■ **Your objective**:
Answer these questions from the NetCrunch testimonial below.
1. According to the testimonial, how many servers does the team monitor and maintain?
2. Who recommended NetCrunch before it was purchased?
3. What kind of traffic do the remote servers on the large sites take locally?

■ **Excerpted passage**:

:::

The dependency intelligence is a nice feature that we hope to not have to use, but it makes the identification of the root cause of an outage very easy. This is especially useful in our environment, where the network and server teams are not collocated, so the identification of a firewall fault for instance could otherwise take many minutes to filter to the server team.
Sam Maurice, IT Server Technician, Northern Devon Healthcare NHS Trust
Before we implemented NetCruch the monitoring of the servers was fairly add-hoc. This included having the servers email some aspects from their logs and manual checking of problem services. It also meant that a lot of the system failures had to be reported through the service desk which impacted the moral of the team and also the reputation of the department.
Before we purchased NetCrunch we did look around at some of the other packages that were on the market. However several partners that we worked with recommended NetCrunch and it also seemed to offer the most relevant features that we wanted at a reasonable price.
The challenge that NetCrunch helps us most address is the management of our remote sites. On each of our large sites we have remote servers which take the file and print traffic locally. As these servers can be several hours from base it is paramount that we carefully monitor and maintain these servers, so we use NetCrunch to monitor these servers to help give us prior warning of any issues.
Working in a busy healthcare environment we have to monitor and maintain over 300 servers with the majority being high uptime servers for our user base of over 4000 users. We use NetCrunch to actively monitor server states, which allows us to respond to server issues often before the user base has had time to contact our service desk. We also use the warning states to help with preventative maintenance tasks, such as disk space and CPU utilisation. This means that the team can concentrate on responding to other BAU requirements such as system improvements and upgrades and the inventible projects that an organisation of our size is constantly having to delivering.

:::

■ **Material supplied**:
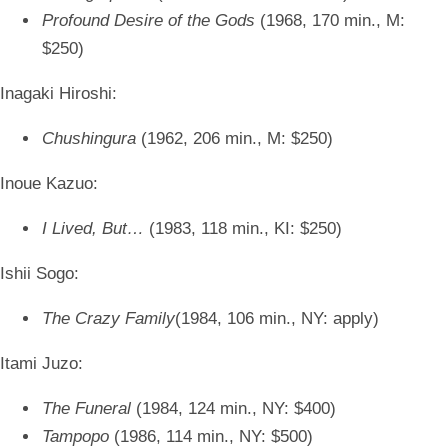
Profound Desire of the Gods
(1968, 170 min., M:
$250)
Inagaki Hiroshi:
Chushingura
(1962, 206 min., M: $250)
Inoue Kazuo:
I Lived, But…
(1983, 118 min., KI: $250)
Ishii Sogo:
The Crazy Family
(1984, 106 min., NY: apply)
Itami Juzo:
The Funeral
(1984, 124 min., NY: $400)
Tampopo
(1986, 114 min., NY: $500)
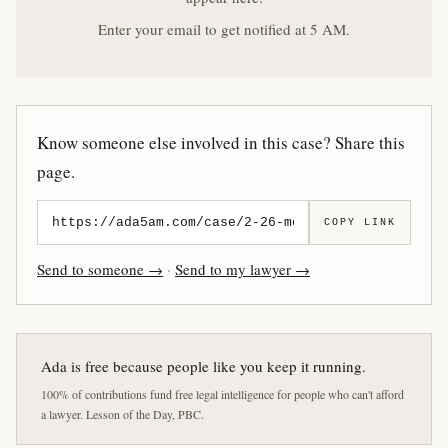
Enter your email to get notified at 5 AM.
Know someone else involved in this case? Share this
page.
COPY LINK
Send to someone →
·
Send to my lawyer →
Ada is free because people like you keep it running.
100% of contributions fund free legal intelligence for people who can't afford
a lawyer. Lesson of the Day, PBC.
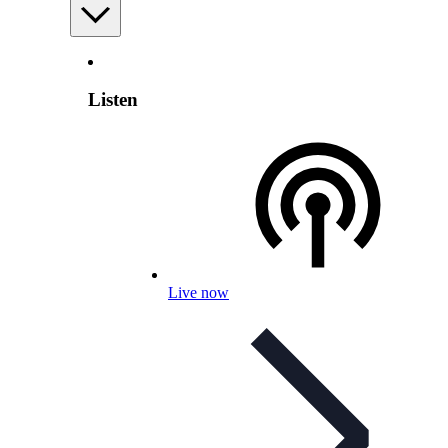
Listen
Live now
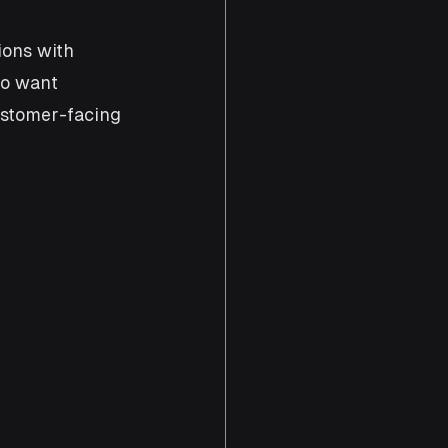
ions with 
ho want 
ustomer-facing 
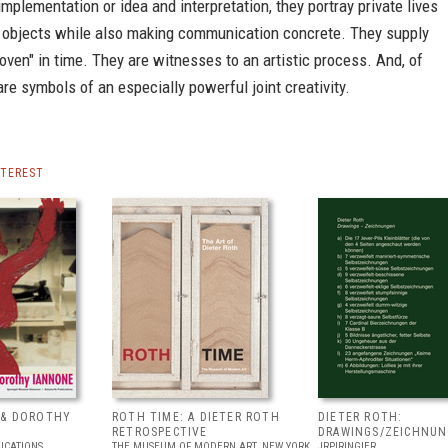
mplementation or idea and interpretation, they portray private lives
 objects while also making communication concrete. They supply
oven" in time. They are witnesses to an artistic process. And, of
are symbols of an especially powerful joint creativity.
NTEREST
 & DOROTHY
ROTH TIME: A DIETER ROTH
DIETER ROTH:
RETROSPECTIVE
DRAWINGS/ZEICHNU
ICATIONS
THE MUSEUM OF MODERN ART, NEW YORK
JRP|RINGIER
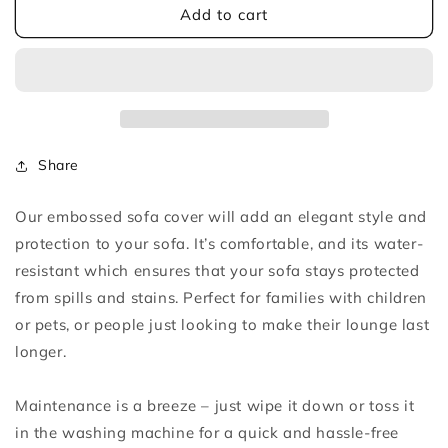
Light
Light
Add to cart
Grey
Grey
Embossed
Embossed
Sofa
Sofa
Cover
Cover
Share
Our embossed sofa cover will add an elegant style and
protection to your sofa. It’s comfortable, and its water-
resistant which ensures that your sofa stays protected
from spills and stains. Perfect for families with children
or pets, or people just looking to make their lounge last
longer.
Maintenance is a breeze – just wipe it down or toss it
in the washing machine for a quick and hassle-free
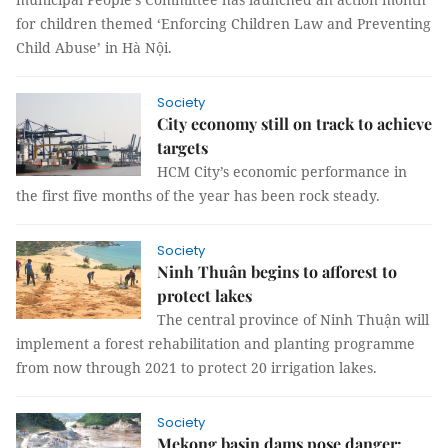
for children themed ‘Enforcing Children Law and Preventing
Child Abuse’ in Hà Nội.
Society
City economy still on track to achieve
targets
HCM City’s economic performance in
the first five months of the year has been rock steady.
Society
Ninh Thuân begins to afforest to
protect lakes
The central province of Ninh Thuận will
implement a forest rehabilitation and planting programme
from now through 2021 to protect 20 irrigation lakes.
Society
Mekong basin dams pose danger:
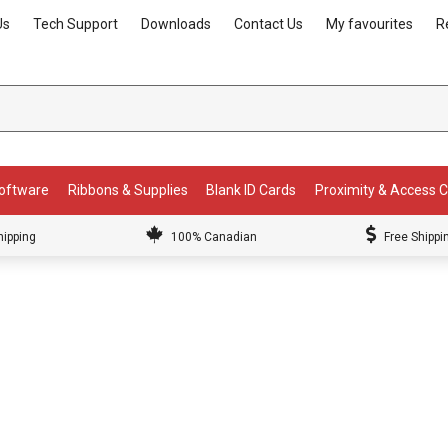
Us
Tech Support
Downloads
Contact Us
My favourites
R
Software
Ribbons & Supplies
Blank ID Cards
Proximity & Access 
hipping
100% Canadian
Free Shippi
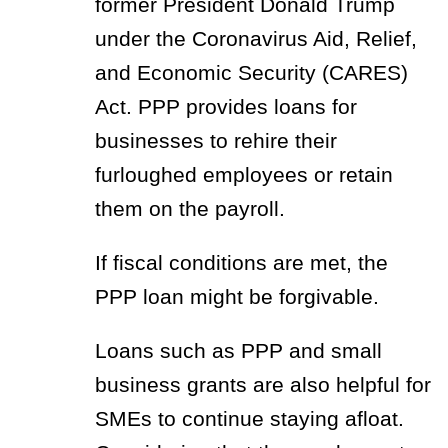
former President Donald Trump
under the Coronavirus Aid, Relief,
and Economic Security (CARES)
Act. PPP provides loans for
businesses to rehire their
furloughed employees or retain
them on the payroll.
If fiscal conditions are met, the
PPP loan might be forgivable.
Loans such as PPP and small
business grants are also helpful for
SMEs to continue staying afloat.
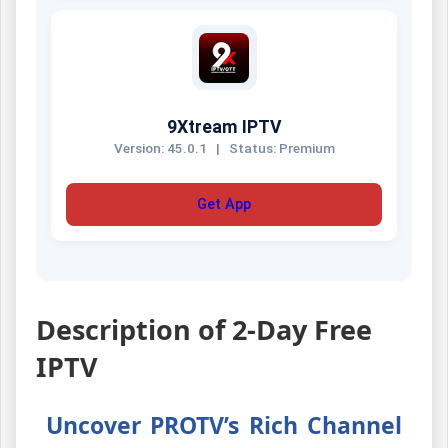
9Xtream IPTV
Version: 45.0.1
|
Status: Premium
Get App
Description of 2-Day Free
IPTV
Uncover PROTV’s Rich Channel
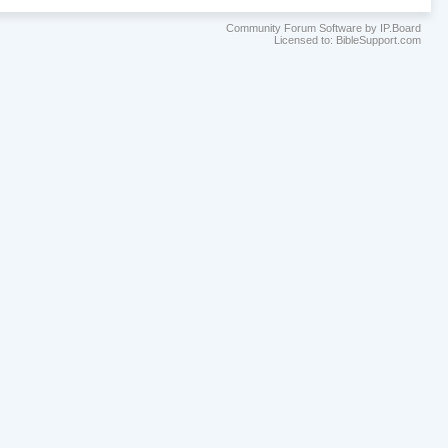
Community Forum Software by IP.Board
Licensed to: BibleSupport.com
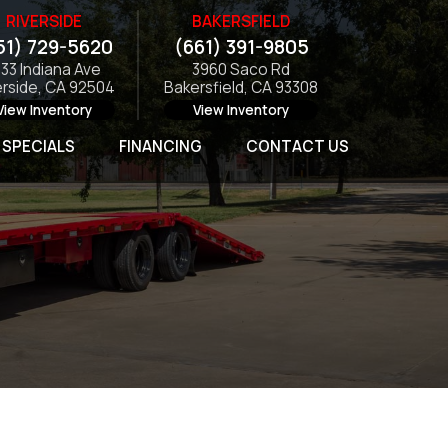
RIVERSIDE
BAKERSFIELD
51) 729-5620
(661) 391-9805
133 Indiana Ave
3960 Saco Rd
erside, CA 92504
Bakersfield, CA 93308
View Inventory
View Inventory
SPECIALS
FINANCING
CONTACT US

:::

■ **Your response**:
1. Over 300 servers.
2. Several partners that the team worked with.
3. File and print traffic.